John burst out laughing. “Fair enough. Defending you it is. And then we leave.”

“Perfect.”

Mary sagged onto John’s shoulder, her palm pressing against his sternum for just a moment in that absent way of hers, seeking his heartbeat out. God, he loved that.

They both straightened, however, when a few moments later her parents came into the room. Her father plunking hard into an armchair on one side of Mary, and Naomi perching prettily on the edge of the chair next to John. They’d both changed out of their pajamas, and Naomi looked as if she’d taken the time to gather herself together, but Mary’s father looked like he was about ten seconds from bursting into tears.

“John, I didn’t get a chance to introduce you before, but this is my father, Trevor Trace. Dad, this is my boyfriend, John Modesto-Whitford.”

Trevor leaned across Mary and gave John a brisk handshake. “I’m sorry that you have to be introduced to Mary’s family in such dramatic fashion.”

Naomi laughed uncomfortably from her chair. “It doesn’t have to be dramatic,” she said in a stilted, singsongy tone of voice, as if she were warning her husband and daughter not to embarrass her.

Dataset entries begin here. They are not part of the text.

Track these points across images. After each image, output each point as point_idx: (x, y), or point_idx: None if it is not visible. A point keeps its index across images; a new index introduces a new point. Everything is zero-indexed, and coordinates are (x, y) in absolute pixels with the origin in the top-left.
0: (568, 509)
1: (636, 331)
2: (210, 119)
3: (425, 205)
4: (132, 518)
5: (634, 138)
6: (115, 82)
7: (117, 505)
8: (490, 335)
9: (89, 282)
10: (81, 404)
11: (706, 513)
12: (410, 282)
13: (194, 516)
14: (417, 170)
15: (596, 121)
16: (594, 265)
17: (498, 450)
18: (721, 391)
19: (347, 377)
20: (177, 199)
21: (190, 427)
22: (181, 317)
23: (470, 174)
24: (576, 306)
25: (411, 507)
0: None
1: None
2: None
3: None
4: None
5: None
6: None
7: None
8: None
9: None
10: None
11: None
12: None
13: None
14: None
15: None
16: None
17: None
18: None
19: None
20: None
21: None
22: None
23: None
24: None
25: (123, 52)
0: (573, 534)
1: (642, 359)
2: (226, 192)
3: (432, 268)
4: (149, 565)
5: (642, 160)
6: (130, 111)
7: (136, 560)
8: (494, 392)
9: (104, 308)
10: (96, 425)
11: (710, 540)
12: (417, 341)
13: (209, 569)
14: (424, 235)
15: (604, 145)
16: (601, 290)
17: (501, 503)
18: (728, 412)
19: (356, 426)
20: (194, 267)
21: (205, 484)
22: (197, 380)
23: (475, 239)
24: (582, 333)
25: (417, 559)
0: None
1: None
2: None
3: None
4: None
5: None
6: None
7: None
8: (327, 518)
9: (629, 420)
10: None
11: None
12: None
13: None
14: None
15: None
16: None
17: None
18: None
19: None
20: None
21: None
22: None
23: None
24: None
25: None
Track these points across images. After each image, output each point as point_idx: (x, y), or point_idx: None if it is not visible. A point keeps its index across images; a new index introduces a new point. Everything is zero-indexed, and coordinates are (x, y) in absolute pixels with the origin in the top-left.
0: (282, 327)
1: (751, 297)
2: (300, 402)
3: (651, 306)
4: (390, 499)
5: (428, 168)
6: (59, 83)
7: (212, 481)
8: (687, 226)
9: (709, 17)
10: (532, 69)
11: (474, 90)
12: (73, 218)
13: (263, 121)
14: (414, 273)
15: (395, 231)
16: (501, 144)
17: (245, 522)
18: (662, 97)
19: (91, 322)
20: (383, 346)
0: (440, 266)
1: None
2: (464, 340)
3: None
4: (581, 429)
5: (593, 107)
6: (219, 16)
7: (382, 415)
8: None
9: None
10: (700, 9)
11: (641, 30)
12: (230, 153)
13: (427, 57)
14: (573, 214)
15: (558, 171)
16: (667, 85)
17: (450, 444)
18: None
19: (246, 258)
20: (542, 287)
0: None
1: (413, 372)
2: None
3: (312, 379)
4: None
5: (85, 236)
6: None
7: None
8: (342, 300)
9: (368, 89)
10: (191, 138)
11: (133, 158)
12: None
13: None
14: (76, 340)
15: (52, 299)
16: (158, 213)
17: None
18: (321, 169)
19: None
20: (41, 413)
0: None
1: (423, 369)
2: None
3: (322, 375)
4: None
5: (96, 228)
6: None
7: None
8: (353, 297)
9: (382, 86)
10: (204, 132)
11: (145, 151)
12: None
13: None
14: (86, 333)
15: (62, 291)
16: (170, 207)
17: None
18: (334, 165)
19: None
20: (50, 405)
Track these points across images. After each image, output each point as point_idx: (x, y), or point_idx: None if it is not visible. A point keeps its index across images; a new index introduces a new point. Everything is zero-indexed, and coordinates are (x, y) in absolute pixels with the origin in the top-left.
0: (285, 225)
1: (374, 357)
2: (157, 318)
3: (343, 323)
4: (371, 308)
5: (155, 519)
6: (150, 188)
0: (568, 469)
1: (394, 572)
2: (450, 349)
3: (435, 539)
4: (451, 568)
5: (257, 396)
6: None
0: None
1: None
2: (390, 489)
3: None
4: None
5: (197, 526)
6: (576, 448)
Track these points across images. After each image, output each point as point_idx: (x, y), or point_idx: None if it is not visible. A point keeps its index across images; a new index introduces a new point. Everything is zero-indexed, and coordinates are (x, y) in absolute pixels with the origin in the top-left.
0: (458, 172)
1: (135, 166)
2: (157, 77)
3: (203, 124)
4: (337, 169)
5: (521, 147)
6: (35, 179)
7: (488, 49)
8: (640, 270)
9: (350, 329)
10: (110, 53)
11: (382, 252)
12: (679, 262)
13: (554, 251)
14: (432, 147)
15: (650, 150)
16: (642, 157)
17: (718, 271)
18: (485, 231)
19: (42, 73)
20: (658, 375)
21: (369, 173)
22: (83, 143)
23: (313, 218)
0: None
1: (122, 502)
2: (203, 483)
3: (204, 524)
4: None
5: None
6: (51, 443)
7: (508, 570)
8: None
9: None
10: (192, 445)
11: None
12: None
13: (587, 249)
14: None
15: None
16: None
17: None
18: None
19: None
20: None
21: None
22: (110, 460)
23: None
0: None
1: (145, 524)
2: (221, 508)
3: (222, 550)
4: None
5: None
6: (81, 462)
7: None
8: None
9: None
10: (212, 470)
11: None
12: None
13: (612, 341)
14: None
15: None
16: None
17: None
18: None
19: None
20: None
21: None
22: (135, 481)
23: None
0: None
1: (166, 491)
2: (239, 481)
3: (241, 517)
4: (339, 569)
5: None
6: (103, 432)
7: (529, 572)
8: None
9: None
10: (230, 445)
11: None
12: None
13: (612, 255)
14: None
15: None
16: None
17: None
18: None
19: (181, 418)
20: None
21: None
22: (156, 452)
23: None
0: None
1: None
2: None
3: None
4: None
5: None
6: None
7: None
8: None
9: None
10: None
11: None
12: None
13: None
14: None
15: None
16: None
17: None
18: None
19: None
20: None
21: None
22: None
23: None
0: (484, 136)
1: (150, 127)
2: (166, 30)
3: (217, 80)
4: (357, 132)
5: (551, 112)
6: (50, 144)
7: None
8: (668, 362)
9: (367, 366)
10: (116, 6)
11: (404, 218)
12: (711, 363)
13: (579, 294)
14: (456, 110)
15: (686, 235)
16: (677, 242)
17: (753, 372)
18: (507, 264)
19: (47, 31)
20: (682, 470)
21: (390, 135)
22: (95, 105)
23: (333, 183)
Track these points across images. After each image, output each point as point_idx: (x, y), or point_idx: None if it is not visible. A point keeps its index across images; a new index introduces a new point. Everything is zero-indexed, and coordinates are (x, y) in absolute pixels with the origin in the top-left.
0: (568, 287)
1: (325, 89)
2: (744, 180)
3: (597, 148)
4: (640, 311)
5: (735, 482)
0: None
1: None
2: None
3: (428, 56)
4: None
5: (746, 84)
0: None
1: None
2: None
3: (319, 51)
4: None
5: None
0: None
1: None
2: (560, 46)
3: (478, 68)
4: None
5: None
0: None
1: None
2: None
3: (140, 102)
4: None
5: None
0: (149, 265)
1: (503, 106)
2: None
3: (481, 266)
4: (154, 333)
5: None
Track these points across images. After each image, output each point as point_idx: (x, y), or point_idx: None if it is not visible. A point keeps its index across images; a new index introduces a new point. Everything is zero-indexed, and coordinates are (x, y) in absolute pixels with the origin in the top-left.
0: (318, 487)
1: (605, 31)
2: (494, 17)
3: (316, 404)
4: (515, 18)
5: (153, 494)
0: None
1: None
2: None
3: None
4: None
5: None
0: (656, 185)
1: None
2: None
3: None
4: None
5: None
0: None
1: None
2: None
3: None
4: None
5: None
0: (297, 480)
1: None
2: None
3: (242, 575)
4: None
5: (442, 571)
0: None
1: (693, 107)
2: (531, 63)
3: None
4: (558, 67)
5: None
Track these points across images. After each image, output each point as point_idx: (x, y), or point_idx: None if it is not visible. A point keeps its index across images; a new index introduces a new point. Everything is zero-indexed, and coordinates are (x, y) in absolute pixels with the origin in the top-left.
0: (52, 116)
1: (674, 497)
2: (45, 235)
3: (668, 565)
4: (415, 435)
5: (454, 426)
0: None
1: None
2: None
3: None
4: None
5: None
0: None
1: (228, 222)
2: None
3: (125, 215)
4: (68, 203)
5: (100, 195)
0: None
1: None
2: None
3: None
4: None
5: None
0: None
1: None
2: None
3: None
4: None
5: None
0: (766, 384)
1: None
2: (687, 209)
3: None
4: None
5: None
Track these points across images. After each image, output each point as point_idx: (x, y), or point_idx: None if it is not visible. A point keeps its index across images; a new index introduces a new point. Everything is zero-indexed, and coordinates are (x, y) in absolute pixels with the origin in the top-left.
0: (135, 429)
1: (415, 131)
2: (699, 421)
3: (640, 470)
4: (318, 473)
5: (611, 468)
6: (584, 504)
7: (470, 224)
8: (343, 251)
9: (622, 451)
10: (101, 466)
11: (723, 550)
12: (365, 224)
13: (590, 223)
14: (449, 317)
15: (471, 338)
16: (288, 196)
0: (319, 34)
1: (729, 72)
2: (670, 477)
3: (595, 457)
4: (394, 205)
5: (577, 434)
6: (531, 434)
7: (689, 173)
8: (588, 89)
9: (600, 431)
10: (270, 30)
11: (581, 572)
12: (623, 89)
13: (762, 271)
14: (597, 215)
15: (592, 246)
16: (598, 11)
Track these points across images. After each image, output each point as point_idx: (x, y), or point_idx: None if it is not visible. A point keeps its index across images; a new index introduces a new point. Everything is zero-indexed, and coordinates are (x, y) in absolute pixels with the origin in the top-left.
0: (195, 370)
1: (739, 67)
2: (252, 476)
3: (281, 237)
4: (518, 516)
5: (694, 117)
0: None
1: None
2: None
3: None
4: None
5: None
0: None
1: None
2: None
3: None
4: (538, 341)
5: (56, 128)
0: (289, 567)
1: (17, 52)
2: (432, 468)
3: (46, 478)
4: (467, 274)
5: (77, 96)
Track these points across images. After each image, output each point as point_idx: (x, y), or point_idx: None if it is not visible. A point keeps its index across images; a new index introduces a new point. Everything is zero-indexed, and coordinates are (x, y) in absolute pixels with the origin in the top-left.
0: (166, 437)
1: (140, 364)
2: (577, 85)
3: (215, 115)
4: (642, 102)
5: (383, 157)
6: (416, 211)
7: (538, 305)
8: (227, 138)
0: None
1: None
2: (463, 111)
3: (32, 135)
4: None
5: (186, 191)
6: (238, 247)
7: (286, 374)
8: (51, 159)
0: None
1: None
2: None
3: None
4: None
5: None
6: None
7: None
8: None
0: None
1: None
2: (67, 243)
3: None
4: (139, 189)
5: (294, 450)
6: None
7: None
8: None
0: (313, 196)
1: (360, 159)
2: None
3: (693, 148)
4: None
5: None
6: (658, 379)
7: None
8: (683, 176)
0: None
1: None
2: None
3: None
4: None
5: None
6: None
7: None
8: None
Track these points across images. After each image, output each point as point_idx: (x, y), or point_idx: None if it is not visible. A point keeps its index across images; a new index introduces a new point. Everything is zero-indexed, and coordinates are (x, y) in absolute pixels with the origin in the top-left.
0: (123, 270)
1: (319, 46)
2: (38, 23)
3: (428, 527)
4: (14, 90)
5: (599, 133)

John nearly rolled his eyes. As far as he was concerned, she’d already embarrassed herself with the way she’d been treating her daughter.

“So,” Trevor said as he cleared his throat, apparently determined to make the most of Mary’s visit. “How did you two meet?”

John took his opportunity, lacing his fingers with Mary’s. “My mother is a good friend of Mary’s, and an artisan who works with Mary’s shop.”

“She set you up?” Naomi asked pointedly, and John was sure she was thinking of her own attempt to set Mary up.

“No,” John said, shaking his head. “She tried, but those things never work out. Mary and I found our way to one another on our own eventually, without any meddling.”

Naomi pursed her lips and sat back. “How long have you been together?”

“Just a month or so,” Mary said casually. “But we had feelings for a while before we got together.”

John couldn’t help but turn to Mary and smile, unfolding her fingers to kiss her palm.

“Have you thought about what the future holds for you two?” Of course this was Naomi’s next question. John should have guessed.

“Naomi,” Trevor warned. “Don’t go there.”

“It’s an innocent question!”

John defended the innocent on a regular basis and he knew, in every molecule of his being, that there was absolutely nothing innocent about the question she’d just asked.

“What the future holds for us?” John mused.Prospect Park to watch the leaves change colors. Thanksgiving at Estrella’s house—and hopefully not here. Sweating over what to get Mary for Christmas. The joy of watching Mary bundle herself into winter gear. Rejoicing when spring comes again because then summer will be around the corner and we will be able to celebrate our one-year anniversary.“Oh, just being together, mostly.”